As described above, in the electric device 1 according to the present embodiment, when the FETs 13a to 13f generate heat, such heat is quickly conducted to the recess 222 via the heat conductive material 40. Next, the heat radiation fin 221 acquires heat from the recess 222 and cools it by air. Therefore, the heat generated by the FETs 13a to 13f can be radiated more effectively.

The same parts as those of the first embodiment are designated by the same reference numerals, and detailed description thereof will be omitted. ‥

The embodiments disclosed this time are to be considered as illustrative in all points and not restrictive. The scope of the present invention is shown not by the meanings described above but by the claims, and is intended to include meanings equivalent to the claims and all modifications within the scope.

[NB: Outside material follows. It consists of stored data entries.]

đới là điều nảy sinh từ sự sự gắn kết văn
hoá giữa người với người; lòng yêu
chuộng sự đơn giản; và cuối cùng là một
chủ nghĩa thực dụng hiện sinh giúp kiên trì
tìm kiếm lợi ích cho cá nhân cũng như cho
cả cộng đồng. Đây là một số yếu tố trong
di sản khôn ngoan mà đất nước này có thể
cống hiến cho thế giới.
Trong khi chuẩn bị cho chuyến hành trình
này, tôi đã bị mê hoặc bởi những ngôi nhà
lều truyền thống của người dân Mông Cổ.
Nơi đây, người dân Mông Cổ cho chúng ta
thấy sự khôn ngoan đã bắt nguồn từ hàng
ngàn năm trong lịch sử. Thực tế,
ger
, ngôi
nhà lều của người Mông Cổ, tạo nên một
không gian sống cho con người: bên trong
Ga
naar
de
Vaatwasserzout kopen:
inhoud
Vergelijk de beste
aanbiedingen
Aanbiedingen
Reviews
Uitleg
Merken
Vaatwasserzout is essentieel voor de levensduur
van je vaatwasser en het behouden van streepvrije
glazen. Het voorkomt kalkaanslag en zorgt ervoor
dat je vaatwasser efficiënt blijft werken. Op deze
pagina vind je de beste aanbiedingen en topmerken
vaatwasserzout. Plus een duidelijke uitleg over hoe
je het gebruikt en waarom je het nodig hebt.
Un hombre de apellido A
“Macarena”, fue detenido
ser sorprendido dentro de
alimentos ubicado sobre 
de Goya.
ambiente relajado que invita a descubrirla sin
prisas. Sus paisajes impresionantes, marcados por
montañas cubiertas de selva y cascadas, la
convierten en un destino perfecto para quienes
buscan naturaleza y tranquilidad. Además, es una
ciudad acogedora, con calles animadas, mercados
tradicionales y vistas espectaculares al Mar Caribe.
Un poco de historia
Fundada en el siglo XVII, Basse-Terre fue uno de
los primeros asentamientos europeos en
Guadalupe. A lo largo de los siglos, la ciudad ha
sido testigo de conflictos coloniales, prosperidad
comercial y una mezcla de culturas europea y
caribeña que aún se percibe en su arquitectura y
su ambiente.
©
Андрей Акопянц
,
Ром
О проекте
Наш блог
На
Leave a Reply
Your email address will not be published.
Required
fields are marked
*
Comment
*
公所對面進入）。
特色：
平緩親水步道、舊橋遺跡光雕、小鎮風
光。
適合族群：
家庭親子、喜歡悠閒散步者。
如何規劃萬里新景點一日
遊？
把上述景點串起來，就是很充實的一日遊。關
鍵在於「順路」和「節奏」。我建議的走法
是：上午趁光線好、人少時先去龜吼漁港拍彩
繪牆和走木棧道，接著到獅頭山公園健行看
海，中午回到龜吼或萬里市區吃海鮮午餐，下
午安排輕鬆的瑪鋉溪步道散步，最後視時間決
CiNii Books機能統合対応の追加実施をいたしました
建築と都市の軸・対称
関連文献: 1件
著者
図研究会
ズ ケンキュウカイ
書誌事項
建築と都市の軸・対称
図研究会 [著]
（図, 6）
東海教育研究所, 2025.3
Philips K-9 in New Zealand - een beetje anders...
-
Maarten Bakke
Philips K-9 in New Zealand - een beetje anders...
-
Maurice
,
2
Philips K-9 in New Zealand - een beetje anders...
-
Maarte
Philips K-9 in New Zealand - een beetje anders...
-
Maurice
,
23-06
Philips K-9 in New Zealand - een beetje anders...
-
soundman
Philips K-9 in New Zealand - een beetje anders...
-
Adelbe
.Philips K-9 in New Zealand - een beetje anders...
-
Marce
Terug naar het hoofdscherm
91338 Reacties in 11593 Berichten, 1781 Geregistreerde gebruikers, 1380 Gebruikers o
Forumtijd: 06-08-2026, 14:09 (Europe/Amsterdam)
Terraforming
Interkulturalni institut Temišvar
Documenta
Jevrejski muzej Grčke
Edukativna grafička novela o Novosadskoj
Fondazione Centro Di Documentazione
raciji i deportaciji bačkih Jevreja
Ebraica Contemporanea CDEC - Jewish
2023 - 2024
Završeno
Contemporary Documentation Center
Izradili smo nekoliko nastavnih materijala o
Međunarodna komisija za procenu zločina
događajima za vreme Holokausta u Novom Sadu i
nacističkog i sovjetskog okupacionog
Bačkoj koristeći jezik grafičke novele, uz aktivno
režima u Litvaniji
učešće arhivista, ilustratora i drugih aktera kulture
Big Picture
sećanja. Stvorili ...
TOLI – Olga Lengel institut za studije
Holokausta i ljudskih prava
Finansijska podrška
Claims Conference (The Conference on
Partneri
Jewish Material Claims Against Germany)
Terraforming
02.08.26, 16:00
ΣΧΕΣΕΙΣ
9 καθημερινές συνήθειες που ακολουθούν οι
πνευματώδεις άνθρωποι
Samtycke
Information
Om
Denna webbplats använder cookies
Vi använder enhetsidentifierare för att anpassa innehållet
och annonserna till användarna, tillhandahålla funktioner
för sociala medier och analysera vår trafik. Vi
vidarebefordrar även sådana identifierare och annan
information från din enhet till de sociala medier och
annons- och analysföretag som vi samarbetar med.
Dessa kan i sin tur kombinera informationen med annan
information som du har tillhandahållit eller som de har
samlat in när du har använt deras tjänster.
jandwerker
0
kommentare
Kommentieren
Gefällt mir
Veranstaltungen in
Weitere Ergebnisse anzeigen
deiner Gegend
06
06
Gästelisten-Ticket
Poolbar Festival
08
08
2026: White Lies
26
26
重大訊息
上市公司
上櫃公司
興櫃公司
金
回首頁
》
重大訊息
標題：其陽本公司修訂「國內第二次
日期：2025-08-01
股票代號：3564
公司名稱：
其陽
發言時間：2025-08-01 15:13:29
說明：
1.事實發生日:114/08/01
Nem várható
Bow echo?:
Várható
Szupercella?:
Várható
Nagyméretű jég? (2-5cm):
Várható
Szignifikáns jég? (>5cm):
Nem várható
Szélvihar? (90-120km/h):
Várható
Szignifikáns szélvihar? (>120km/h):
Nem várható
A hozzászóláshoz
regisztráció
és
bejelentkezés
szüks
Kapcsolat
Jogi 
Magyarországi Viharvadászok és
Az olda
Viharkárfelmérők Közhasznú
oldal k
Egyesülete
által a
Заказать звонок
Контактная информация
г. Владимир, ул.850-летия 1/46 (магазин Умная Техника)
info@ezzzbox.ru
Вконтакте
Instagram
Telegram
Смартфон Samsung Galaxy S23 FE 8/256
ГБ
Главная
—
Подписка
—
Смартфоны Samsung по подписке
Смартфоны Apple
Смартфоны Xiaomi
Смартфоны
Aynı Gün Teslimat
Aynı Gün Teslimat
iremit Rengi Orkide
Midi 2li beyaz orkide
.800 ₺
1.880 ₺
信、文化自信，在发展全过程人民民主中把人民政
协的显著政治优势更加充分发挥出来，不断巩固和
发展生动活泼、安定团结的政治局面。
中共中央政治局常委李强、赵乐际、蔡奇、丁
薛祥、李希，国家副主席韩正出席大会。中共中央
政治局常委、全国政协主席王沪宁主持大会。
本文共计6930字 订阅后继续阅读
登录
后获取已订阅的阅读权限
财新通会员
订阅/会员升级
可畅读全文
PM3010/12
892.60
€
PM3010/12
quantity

1 Electrical Device 10 Circuit Structure 11 Housing 13 FET
16 Through Hole 22 Heat Dissipation Section 30 Power Circuit 31 Board Section 40 Thermal Conductive Material 111 Drain Busbar 112 Source Busbar 113 Gate Busbar 113a Terminal Connection Section 113b

Board Connection Section

114, 114a, 114b Resin Section 115 Recessed Section 131 Drain Terminal 132 Source Terminal 133 Gate Terminal 221 Radiating fin 222 Cavity

Claims

In a circuit structure including a plurality of semiconductor elements having a first terminal and a second terminal,
A substrate portion to which the first terminal and the second terminal are connected,
A circuit structure including: a through hole formed in the substrate portion for each semiconductor element and penetrating the substrate portion in a thickness direction.
A current smaller than that of the first terminal flows through the second terminal,
A conductive plate connected to the first terminals of the plurality of semiconductor elements;
A plurality of current-carrying members connected to the second terminals of the respective semiconductor elements,
The circuit structure according to claim 1, wherein the through hole is formed in the vicinity of the second terminal.
The conductive plate has a recess in which one end of the current-carrying member is arranged inside,
A resin portion is formed between the edge of the recess and one end of the current-carrying member,
The circuit structure according to claim 2, wherein the through hole is formed in the resin portion.
A circuit structure according to any one of claims 1 to 3,
A heat dissipation recess portion that covers the plurality of semiconductor elements;
An electrical junction box comprising a heat conductive material interposed between each semiconductor element and the heat dissipation recess.
The electrical junction box according to claim 4, further comprising a radiation fin that is provided outside the heat radiation recess portion and that receives heat from the heat radiation recess portion to radiate the heat.